Task to carry out:
Copy, from the material below, each line where "embarazo" shows up.

Start of Data records

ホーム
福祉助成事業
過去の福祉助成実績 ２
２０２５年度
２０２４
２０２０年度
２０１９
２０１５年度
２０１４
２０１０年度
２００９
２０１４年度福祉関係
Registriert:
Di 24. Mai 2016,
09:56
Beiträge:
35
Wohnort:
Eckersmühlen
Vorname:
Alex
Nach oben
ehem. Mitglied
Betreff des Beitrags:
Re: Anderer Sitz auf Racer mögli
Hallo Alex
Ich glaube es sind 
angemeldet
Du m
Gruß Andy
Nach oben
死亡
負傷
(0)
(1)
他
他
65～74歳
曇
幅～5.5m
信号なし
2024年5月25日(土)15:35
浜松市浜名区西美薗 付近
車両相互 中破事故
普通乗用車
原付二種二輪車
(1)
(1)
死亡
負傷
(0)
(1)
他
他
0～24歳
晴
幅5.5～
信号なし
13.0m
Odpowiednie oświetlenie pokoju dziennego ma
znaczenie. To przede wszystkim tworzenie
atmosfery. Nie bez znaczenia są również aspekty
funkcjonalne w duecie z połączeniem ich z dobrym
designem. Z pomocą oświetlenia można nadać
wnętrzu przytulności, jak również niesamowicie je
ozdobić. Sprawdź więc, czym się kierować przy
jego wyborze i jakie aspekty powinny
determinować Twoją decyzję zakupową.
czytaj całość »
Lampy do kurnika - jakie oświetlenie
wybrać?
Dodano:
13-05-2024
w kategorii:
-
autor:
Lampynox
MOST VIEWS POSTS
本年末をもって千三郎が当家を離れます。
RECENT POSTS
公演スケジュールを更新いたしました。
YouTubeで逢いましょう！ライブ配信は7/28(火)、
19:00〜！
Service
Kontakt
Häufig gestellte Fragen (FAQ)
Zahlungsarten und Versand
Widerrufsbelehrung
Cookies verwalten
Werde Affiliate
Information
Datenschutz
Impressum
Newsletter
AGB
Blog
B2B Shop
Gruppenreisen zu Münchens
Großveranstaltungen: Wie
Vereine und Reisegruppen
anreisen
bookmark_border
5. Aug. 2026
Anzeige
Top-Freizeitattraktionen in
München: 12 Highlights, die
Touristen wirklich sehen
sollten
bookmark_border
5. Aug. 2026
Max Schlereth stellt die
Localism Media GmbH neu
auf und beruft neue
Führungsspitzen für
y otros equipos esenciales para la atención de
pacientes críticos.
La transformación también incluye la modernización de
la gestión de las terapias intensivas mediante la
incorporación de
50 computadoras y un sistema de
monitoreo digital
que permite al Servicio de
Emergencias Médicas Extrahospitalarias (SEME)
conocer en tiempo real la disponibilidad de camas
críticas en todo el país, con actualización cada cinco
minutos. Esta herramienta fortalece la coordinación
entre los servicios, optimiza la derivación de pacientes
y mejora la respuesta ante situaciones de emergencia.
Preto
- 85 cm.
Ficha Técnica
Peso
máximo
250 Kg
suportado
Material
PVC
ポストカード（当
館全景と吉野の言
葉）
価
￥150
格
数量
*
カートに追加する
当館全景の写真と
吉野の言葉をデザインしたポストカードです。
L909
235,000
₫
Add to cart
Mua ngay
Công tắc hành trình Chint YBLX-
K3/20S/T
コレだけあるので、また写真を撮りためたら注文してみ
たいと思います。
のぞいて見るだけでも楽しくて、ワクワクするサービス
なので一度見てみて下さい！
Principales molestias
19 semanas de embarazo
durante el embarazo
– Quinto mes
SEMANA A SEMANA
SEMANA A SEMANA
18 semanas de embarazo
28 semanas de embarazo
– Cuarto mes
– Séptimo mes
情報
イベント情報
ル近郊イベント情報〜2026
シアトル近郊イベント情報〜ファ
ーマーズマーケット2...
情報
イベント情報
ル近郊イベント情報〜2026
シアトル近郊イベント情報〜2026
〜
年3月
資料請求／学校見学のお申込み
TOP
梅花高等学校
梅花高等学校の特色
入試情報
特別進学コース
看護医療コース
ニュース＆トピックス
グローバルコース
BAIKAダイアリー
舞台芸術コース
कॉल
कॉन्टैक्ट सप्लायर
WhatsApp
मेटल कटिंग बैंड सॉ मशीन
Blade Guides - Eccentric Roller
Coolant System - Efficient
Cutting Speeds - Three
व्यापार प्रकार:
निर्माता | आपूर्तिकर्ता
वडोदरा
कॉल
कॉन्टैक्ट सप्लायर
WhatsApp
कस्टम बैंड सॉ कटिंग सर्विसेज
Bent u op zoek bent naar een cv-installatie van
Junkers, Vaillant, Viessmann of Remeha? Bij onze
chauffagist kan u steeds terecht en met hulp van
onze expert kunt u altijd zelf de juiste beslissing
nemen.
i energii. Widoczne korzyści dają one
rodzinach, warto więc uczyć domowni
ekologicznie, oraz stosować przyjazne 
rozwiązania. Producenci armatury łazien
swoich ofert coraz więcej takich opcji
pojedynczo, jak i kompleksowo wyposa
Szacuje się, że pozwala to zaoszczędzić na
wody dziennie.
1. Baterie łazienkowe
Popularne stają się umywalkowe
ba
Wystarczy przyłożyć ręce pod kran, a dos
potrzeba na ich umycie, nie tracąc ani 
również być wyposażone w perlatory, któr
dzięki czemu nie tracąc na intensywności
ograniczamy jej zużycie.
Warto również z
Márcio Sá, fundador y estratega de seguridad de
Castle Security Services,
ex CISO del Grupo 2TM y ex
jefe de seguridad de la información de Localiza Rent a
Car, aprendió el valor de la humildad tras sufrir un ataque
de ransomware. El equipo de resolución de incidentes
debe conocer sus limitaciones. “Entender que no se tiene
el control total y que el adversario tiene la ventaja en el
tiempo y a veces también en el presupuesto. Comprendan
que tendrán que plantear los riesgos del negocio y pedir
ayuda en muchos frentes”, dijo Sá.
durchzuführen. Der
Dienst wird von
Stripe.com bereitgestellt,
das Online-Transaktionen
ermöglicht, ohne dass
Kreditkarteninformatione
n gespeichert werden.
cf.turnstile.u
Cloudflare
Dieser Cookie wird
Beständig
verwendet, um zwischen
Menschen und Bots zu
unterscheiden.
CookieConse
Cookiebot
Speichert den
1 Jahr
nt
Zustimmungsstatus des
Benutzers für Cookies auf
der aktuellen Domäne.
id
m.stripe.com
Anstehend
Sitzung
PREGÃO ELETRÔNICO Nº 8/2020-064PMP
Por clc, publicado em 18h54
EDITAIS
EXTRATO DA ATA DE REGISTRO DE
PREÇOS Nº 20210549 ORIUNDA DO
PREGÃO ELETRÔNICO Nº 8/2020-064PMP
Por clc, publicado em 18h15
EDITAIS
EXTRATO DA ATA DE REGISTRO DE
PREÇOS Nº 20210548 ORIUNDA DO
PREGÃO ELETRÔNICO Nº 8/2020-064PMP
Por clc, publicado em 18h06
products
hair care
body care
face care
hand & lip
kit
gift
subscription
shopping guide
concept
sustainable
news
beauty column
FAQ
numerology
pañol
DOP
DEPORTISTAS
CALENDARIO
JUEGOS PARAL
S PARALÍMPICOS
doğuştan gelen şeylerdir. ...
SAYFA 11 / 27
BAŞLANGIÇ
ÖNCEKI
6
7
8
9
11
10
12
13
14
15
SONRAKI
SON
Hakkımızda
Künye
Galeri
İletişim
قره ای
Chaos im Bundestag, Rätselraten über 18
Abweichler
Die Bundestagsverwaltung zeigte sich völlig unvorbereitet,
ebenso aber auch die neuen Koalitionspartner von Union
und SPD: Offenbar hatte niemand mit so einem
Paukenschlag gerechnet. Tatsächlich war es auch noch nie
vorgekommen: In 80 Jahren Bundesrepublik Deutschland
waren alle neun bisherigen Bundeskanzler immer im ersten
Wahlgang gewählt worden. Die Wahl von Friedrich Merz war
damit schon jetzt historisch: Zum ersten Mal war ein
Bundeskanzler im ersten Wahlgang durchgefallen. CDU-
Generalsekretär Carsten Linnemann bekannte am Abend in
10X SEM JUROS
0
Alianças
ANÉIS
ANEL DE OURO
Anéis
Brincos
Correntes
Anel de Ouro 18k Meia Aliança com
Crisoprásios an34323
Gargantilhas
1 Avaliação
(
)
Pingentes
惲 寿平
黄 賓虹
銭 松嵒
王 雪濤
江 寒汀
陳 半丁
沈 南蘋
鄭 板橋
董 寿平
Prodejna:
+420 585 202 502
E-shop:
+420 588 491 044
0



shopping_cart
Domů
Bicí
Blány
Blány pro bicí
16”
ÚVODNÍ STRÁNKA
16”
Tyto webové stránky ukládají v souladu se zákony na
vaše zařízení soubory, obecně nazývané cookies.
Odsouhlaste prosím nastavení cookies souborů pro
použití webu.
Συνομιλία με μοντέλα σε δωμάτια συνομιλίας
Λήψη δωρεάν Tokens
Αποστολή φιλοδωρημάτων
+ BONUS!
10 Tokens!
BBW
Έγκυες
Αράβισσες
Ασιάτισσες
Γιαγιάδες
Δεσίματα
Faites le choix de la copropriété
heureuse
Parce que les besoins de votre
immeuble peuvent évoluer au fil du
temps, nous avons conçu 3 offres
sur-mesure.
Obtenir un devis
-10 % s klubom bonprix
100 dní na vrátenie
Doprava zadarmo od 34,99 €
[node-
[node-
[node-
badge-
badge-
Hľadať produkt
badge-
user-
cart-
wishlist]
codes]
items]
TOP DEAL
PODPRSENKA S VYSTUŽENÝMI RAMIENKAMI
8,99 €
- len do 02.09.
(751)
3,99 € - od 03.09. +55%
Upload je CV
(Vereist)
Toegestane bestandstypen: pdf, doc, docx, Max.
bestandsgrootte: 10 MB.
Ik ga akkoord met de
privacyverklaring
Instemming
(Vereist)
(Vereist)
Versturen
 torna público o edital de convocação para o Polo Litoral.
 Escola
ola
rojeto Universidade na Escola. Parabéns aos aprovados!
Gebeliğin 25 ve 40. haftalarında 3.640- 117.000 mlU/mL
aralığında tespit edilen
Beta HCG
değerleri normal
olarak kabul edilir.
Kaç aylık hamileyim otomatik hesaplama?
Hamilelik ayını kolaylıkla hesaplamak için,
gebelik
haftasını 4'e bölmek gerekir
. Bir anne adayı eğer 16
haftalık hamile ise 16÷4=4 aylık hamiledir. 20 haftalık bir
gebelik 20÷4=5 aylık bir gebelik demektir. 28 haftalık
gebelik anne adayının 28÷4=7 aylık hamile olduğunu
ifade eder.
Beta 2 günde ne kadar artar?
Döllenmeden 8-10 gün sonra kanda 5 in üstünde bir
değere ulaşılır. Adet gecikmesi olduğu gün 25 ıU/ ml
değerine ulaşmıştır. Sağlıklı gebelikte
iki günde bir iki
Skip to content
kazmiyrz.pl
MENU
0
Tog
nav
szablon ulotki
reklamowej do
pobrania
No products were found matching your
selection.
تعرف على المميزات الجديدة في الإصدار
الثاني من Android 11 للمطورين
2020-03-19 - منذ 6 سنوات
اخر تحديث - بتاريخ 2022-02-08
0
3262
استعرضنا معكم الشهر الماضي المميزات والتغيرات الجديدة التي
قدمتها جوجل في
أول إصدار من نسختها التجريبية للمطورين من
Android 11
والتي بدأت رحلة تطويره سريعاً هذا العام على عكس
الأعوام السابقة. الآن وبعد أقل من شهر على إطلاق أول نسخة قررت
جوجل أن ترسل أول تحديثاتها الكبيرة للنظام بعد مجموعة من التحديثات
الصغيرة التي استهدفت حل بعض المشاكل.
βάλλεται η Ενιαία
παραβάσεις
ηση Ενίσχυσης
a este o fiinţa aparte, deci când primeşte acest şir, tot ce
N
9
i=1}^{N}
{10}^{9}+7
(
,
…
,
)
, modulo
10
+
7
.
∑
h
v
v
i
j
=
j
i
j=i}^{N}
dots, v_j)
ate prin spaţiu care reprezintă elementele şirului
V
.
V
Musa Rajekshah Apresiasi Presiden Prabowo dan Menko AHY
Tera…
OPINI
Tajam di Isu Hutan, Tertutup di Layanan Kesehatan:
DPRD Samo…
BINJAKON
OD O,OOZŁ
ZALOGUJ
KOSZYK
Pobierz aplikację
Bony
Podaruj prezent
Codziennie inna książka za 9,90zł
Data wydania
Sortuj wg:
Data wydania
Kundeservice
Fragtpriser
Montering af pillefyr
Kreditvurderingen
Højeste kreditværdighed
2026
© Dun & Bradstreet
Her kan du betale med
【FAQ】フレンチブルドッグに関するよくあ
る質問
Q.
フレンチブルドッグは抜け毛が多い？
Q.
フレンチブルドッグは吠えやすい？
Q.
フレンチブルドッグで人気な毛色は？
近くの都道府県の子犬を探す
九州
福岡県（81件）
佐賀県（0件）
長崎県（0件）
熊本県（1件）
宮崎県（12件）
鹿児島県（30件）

End of Data records

Result of this exercise:
19 semanas de embarazo
durante el embarazo
18 semanas de embarazo
28 semanas de embarazo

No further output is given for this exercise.